Real Estate Concentration Limits Stock Market’s Economic Impact
The crux of Capital Economics’ analysis centers on asset composition. Household wealth in South Korea remains predominantly tied to real estate rather than financial assets, creating a structural barrier to consumption growth. Even more problematic, residential property prices have experienced prolonged stagnation over recent years, depriving households of the dual stimulus that typically accompanies rising equity markets. With housing prices flat and stock portfolios representing only a minor share of typical household capital, the psychological boost from market gains remains muted. Simultaneously, government consumption subsidies have exhausted their stimulative potential, leaving near-term spending momentum vulnerable.

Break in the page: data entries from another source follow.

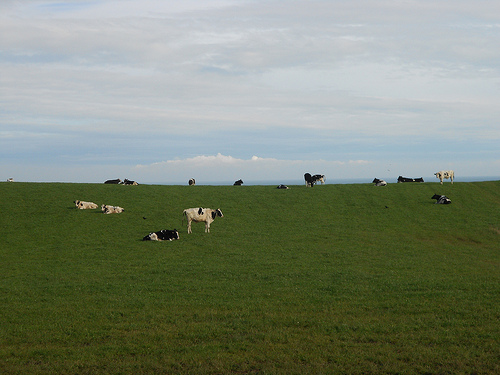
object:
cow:
[434, 170, 454, 185]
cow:
[431, 194, 452, 204]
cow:
[101, 204, 125, 215]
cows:
[73, 200, 124, 215]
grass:
[0, 181, 500, 375]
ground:
[0, 182, 500, 375]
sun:
[0, 0, 493, 189]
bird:
[143, 217, 148, 220]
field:
[0, 180, 500, 375]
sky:
[1, 2, 499, 188]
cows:
[143, 207, 224, 241]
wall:
[114, 122, 264, 189]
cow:
[143, 229, 180, 243]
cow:
[73, 200, 99, 210]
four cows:
[73, 200, 223, 242]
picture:
[1, 3, 496, 373]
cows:
[73, 169, 454, 242]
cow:
[182, 207, 224, 234]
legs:
[187, 218, 210, 232]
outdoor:
[0, 0, 499, 374]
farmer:
[7, 177, 14, 182]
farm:
[0, 183, 500, 375]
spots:
[193, 207, 207, 215]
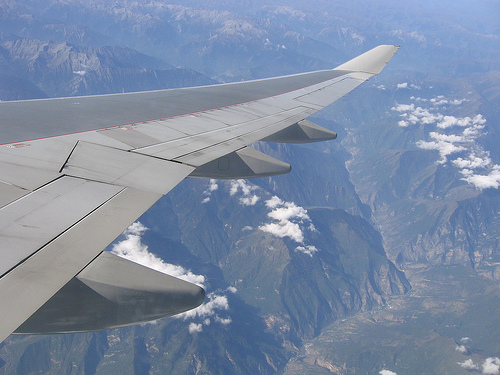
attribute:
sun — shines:
[17, 25, 115, 81]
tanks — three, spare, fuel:
[27, 105, 357, 355]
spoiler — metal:
[52, 135, 199, 205]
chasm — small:
[334, 135, 419, 294]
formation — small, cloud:
[391, 86, 497, 209]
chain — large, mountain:
[8, 5, 498, 373]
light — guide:
[8, 132, 38, 158]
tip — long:
[331, 32, 401, 97]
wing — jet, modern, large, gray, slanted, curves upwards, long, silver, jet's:
[2, 42, 408, 361]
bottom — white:
[47, 123, 364, 348]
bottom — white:
[194, 146, 315, 190]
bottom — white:
[270, 115, 337, 145]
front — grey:
[1, 77, 147, 146]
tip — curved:
[339, 30, 414, 94]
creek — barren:
[283, 118, 413, 368]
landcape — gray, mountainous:
[3, 0, 498, 373]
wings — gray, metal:
[0, 43, 397, 346]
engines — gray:
[192, 120, 338, 176]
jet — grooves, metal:
[0, 41, 397, 343]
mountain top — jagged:
[3, 39, 214, 89]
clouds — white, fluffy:
[112, 79, 498, 330]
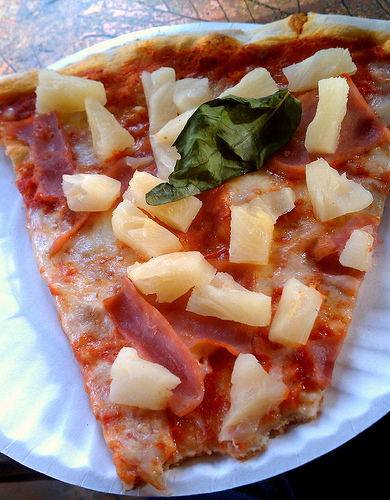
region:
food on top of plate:
[16, 9, 379, 499]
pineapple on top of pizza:
[95, 193, 317, 355]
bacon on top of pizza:
[74, 295, 199, 408]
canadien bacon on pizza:
[58, 275, 206, 403]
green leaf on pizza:
[122, 90, 308, 224]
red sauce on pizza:
[164, 387, 223, 434]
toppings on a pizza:
[59, 74, 282, 417]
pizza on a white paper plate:
[0, 25, 280, 446]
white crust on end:
[255, 10, 312, 46]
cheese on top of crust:
[290, 15, 301, 40]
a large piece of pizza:
[13, 39, 381, 483]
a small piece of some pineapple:
[96, 348, 168, 410]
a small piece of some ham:
[100, 276, 201, 401]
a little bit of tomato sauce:
[178, 416, 220, 463]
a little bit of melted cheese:
[100, 427, 167, 479]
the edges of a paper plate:
[8, 356, 70, 454]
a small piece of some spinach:
[135, 113, 274, 203]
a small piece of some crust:
[99, 40, 149, 85]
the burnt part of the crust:
[283, 16, 311, 43]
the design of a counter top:
[15, 15, 72, 59]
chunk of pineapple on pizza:
[284, 279, 297, 328]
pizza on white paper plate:
[347, 418, 369, 421]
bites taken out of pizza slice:
[137, 422, 334, 465]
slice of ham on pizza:
[135, 326, 172, 356]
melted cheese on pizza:
[82, 296, 94, 332]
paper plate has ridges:
[41, 413, 64, 439]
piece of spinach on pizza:
[213, 146, 235, 163]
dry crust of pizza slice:
[84, 40, 110, 55]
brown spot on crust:
[281, 9, 299, 25]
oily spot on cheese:
[132, 431, 147, 448]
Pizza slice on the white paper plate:
[1, 14, 380, 464]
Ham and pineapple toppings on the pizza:
[3, 32, 372, 467]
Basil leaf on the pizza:
[143, 85, 299, 202]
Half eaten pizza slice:
[0, 7, 379, 486]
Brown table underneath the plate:
[0, 21, 342, 494]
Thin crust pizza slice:
[3, 7, 382, 486]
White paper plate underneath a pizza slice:
[7, 8, 385, 486]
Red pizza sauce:
[1, 30, 177, 238]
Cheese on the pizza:
[27, 202, 130, 343]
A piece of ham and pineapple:
[105, 278, 201, 414]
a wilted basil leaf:
[141, 84, 305, 203]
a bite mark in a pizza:
[121, 440, 260, 484]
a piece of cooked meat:
[101, 276, 255, 419]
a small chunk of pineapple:
[271, 279, 326, 344]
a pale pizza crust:
[102, 10, 385, 67]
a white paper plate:
[1, 125, 379, 490]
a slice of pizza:
[12, 11, 379, 474]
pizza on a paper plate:
[14, 18, 385, 479]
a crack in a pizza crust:
[282, 6, 324, 34]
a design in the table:
[107, 1, 275, 29]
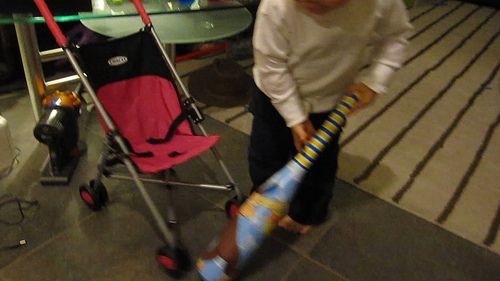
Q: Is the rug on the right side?
A: Yes, the rug is on the right of the image.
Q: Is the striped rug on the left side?
A: No, the rug is on the right of the image.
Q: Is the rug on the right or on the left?
A: The rug is on the right of the image.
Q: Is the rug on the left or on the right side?
A: The rug is on the right of the image.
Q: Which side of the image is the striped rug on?
A: The rug is on the right of the image.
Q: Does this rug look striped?
A: Yes, the rug is striped.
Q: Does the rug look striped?
A: Yes, the rug is striped.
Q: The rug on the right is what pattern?
A: The rug is striped.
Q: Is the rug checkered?
A: No, the rug is striped.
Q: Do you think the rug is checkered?
A: No, the rug is striped.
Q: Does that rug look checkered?
A: No, the rug is striped.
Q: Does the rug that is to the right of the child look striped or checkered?
A: The rug is striped.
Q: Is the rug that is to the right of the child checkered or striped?
A: The rug is striped.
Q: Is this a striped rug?
A: Yes, this is a striped rug.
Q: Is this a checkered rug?
A: No, this is a striped rug.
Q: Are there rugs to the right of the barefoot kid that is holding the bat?
A: Yes, there is a rug to the right of the kid.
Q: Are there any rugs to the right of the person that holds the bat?
A: Yes, there is a rug to the right of the kid.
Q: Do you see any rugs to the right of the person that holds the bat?
A: Yes, there is a rug to the right of the kid.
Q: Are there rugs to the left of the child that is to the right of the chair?
A: No, the rug is to the right of the child.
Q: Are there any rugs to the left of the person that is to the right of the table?
A: No, the rug is to the right of the child.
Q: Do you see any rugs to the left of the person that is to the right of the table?
A: No, the rug is to the right of the child.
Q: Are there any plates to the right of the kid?
A: No, there is a rug to the right of the kid.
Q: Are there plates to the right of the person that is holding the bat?
A: No, there is a rug to the right of the kid.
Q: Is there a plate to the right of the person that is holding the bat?
A: No, there is a rug to the right of the kid.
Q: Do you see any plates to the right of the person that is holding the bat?
A: No, there is a rug to the right of the kid.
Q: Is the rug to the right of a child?
A: Yes, the rug is to the right of a child.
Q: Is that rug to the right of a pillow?
A: No, the rug is to the right of a child.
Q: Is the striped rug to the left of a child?
A: No, the rug is to the right of a child.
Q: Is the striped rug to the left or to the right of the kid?
A: The rug is to the right of the kid.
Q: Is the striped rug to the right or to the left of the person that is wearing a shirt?
A: The rug is to the right of the kid.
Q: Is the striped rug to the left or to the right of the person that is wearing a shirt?
A: The rug is to the right of the kid.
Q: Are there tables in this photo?
A: Yes, there is a table.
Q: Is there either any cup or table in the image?
A: Yes, there is a table.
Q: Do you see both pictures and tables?
A: No, there is a table but no pictures.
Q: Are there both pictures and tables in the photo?
A: No, there is a table but no pictures.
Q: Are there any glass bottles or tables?
A: Yes, there is a glass table.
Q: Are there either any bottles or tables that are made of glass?
A: Yes, the table is made of glass.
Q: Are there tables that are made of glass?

AI Cycle Signals Export Strength Despite Domestic Weakness
While Leather acknowledges the limitations, he does not dismiss the stock market rebound as entirely hollow. Instead, Capital Economics frames the market rally as a barometer of South Korea’s pivotal role within the global artificial intelligence supply chain. The surge reflects investor recognition of robust export prospects tied to semiconductor and AI-related sectors, signaling resilience in the country’s internationally competitive industries. This dimension—export-driven capital market enthusiasm—offers meaningful insights for economic trajectory, even as domestic demand continues to struggle. The distinction is crucial: capital markets may not boost internal consumption, but they do reflect Korea’s structural advantages in high-growth global industries.
The divergence underscores a complex reality for South Korea’s economic outlook: superficial optimism in equity markets masks persistent weakness in domestic demand, while genuine strength in external competitiveness remains largely concentrated among export-oriented enterprises rather than benefiting household balance sheets.